Sam Bush says it starts on the very first downbeat.
“It’s that feeling of positive energy, one that starts right away and that one you can’t predict. Music is just a large circle of communication — it starts with us on the stage and it is not a job exactly…” he pauses to look for the right word, “… it is our joy, to get it going amongst all the people in the room.
“What does it take to make it happen?” he asks rhetorically, then chuckles. “Well, first you’ve got to be in tune.”
Getting in tune means more than just adjusting string tension to find the right pitch. It requires one to be in sync with their context and in sympathetic relationship with their collaborators. It’s a process that takes place over a lifetime.
Godfather and nonpareil maestro of the newgrass genre, Bush was practically a virtuoso of the mandolin from the very beginning. Born in Bowling Green, Kentucky, in 1952, he bought his first mandolin at age 11 and was winning national awards by the time he was a teenager. Now at age 64, the Grammy and International Bluegrass Music Association award-winning musician admits he never aspired to be on the stage, let alone be king of a genre.
“I didn’t start out the lead singer or the emcee, it just got that way because as the bands and the relationships within them would evolve, so would our different roles,” Bush says. “Now I am comfortable [being the lead]. If anything I have to learn how to not talk too much! Correct me if I’m wrong, but I think people come to hear the music.”
Bush says music is maybe the only artistic medium capable of actually transferring, in real time, the experience and feelings of the artist to the listener.
As is typical of any statement from a master or guru, Bush’s description of his art is as simple as it is profound. Humbly, from his station atop the field of fiddlers, pickers and stringers both living and dead, Bush’s wisdom is that his life is not separate from his music and maybe it never was.
In 2016 Bush released his first album in seven years, Storyman, an aptly named record that blends the technical fluency and storytelling of bluegrass with the joyful, groovy and jammy hallmarks of newgrass to tell stories about his life.
Many of the songs are real-life stories drawn from the friendships he’s made along the way. Bush co-wrote every track with friends, including the late Guy Clark, Emmylou Harris, Jon Randall Stewart and Jeff Black.

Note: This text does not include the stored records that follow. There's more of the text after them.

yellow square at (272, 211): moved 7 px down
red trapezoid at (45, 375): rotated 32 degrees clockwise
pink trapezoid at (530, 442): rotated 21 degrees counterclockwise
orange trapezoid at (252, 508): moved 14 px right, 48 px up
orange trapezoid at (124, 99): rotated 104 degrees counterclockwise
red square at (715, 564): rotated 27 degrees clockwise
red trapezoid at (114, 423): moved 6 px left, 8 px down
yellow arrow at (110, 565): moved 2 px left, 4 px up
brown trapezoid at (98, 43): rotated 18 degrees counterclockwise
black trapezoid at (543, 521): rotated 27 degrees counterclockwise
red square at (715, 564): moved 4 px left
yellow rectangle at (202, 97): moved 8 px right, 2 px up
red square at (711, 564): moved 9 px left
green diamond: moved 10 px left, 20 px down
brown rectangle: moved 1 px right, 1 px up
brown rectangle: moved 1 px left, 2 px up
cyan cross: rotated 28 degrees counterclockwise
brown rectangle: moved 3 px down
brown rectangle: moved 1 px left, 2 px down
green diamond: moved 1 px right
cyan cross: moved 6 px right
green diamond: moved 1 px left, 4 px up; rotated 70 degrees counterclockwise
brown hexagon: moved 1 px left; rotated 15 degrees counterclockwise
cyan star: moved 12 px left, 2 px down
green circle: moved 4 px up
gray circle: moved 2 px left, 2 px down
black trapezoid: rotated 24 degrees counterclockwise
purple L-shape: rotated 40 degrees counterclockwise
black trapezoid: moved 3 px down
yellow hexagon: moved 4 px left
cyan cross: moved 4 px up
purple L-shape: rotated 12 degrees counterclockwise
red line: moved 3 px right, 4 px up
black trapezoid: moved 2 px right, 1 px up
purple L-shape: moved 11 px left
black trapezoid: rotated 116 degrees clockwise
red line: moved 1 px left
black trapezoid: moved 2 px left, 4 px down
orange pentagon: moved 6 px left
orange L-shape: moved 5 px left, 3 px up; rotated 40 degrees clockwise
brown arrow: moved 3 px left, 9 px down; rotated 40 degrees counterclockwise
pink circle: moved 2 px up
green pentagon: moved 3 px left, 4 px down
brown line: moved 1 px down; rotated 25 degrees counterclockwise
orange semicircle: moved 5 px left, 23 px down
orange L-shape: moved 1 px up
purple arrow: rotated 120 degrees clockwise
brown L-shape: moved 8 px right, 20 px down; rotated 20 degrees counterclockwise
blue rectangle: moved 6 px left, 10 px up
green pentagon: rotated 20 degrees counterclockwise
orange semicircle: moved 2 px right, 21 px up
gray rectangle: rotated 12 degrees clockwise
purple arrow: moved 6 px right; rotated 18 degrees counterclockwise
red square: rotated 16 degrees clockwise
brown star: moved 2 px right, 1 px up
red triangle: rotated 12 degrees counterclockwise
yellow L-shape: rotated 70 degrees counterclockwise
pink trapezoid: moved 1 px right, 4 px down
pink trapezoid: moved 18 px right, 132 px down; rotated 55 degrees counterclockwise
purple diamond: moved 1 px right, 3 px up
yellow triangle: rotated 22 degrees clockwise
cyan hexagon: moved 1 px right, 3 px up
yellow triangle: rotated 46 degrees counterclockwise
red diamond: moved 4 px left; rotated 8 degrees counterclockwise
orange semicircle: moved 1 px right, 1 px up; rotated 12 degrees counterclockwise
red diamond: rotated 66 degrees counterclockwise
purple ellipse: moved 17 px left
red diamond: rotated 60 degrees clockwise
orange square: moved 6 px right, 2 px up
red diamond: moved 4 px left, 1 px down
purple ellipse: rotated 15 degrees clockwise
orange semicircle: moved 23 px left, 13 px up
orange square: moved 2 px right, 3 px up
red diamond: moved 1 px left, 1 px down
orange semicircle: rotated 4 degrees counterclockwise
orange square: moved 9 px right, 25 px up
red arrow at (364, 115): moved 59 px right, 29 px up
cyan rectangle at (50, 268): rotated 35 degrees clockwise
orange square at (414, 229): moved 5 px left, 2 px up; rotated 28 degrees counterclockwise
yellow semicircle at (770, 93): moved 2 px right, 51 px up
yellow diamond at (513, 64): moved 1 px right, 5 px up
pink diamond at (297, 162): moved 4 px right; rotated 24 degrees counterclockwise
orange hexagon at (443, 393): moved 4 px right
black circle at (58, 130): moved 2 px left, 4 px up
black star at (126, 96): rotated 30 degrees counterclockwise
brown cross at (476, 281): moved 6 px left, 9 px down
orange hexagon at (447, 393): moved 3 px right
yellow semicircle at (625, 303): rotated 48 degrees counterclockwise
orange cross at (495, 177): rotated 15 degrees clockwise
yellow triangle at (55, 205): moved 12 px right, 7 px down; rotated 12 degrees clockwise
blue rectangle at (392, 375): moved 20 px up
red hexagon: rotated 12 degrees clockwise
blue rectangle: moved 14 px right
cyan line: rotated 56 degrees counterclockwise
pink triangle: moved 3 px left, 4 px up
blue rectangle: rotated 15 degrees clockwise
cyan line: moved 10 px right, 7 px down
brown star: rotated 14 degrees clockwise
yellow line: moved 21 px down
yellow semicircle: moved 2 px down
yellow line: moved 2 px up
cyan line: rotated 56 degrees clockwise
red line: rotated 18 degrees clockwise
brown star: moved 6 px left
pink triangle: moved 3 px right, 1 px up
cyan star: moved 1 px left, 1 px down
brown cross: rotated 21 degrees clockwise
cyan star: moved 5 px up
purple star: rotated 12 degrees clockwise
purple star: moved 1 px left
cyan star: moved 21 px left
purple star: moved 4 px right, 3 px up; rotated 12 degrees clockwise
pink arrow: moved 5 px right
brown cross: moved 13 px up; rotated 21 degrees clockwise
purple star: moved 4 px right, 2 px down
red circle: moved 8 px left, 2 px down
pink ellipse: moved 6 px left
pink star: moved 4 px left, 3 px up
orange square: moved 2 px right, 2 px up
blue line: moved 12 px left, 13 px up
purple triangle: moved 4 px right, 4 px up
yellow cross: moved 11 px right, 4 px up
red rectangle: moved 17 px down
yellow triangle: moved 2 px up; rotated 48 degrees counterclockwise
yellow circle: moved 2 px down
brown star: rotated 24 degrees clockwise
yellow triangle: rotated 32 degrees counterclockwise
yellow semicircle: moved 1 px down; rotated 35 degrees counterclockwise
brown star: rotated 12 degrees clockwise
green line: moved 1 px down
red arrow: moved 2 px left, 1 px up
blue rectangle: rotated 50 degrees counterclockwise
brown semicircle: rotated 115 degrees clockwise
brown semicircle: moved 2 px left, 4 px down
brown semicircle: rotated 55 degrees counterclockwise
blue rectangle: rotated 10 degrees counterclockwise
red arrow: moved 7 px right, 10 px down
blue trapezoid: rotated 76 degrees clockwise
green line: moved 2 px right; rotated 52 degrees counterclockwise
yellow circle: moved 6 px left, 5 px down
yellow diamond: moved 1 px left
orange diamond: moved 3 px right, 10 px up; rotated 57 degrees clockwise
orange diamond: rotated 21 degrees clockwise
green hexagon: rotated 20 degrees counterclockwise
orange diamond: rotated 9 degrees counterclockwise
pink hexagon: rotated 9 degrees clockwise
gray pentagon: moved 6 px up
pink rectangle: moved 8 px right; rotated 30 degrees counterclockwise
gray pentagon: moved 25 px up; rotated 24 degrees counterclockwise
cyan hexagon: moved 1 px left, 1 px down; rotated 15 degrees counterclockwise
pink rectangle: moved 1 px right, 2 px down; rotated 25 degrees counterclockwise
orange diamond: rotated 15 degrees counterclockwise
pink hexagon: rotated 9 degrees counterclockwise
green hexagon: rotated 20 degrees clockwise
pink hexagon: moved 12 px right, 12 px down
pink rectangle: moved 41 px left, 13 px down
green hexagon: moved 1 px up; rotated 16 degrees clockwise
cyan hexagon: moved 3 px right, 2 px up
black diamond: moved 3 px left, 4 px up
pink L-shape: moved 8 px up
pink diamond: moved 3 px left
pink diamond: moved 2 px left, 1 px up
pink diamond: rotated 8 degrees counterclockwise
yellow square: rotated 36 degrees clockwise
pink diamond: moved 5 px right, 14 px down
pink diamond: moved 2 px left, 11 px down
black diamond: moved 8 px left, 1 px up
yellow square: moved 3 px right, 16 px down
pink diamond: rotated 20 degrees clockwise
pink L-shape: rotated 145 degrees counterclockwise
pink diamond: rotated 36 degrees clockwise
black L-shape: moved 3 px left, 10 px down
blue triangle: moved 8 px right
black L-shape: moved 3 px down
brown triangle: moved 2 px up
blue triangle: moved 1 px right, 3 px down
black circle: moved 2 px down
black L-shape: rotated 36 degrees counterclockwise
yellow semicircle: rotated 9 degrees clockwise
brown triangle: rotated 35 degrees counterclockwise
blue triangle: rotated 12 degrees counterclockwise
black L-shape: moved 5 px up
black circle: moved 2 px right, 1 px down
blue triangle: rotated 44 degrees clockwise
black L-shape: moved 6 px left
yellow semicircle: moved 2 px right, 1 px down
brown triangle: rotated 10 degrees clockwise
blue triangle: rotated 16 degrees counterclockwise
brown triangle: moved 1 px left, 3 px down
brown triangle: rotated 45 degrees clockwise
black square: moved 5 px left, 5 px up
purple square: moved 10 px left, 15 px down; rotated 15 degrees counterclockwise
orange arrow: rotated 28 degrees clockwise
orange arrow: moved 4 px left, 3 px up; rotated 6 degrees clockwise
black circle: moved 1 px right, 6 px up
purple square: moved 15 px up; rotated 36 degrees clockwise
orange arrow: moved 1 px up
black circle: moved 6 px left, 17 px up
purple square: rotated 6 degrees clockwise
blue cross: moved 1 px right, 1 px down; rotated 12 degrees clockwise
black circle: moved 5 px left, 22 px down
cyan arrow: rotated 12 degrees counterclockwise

One song, “It’s Not What You Think,” he co-wrote with all five members of the Sam Bush Band, made up of guitarist Stephen Mougin, banjo-playing Scott Vestal, bassist Todd Parks and drummer Chris Brown.
“Storyman is the first time the five of us ever wrote a tune together, which is kind of a special feeling,” Bush says. “The kind of friendship we have… it’s the kind where you can not see each other for months and then when you do, you’re right back.”
Like last week, after taking the winter off, the band got back together for a rehearsal.
“We are right back to the friendship and the love we share, built on a mutual trust,” Bush says. “We trust each other musically as well as personally. I’ve been fortunate to have been playing with these guys a long time and we feel— we know — that when we hit the stage we can succeed.”
Loosely, Bush describes success as “that positive feeling,” but there’s also something more to it, although it’s a bit tricky for him to articulate. He says in playing his music, success isn’t knowable until it’s reached; it’s the product of striving and playing, recognized only as it unfolds.
The trust the band members have in one another is a vital foundation for their work, but on its own it wouldn’t be enough to account for the drive they each have to play day after day. Bush chalks it up to the way they push each other, not overtly and competitively, but unconsciously and collaboratively.
“Somebody once told me I should play a solo show,” Bush says. “Well, that doesn’t interest me so much because, like for instance, when I hear Scott [Vestal] play, or any of the guys in the band for that matter, something in it spurs me on to play better. That’s what I feel my own role is — we all play to push each other to play better.”
Long ago, Bush stopped taking for granted the joy of getting to play with friends and making new friends along the way, but it would all be for nothing if it weren’t for joy. He almost can’t help himself when it comes to expressing and talking about the jubilance of it all; it’s in him, part and parcel of everything that he does. It can make one wonder, has Sam Bush ever had a bad day?
“Of course. We all do,” he says. “But as an old friend, [pianist and songwriter] Leon Russell, once told me, you can’t know the good days without the bad. I guess I’m just more interested in the wisdom of a good day.”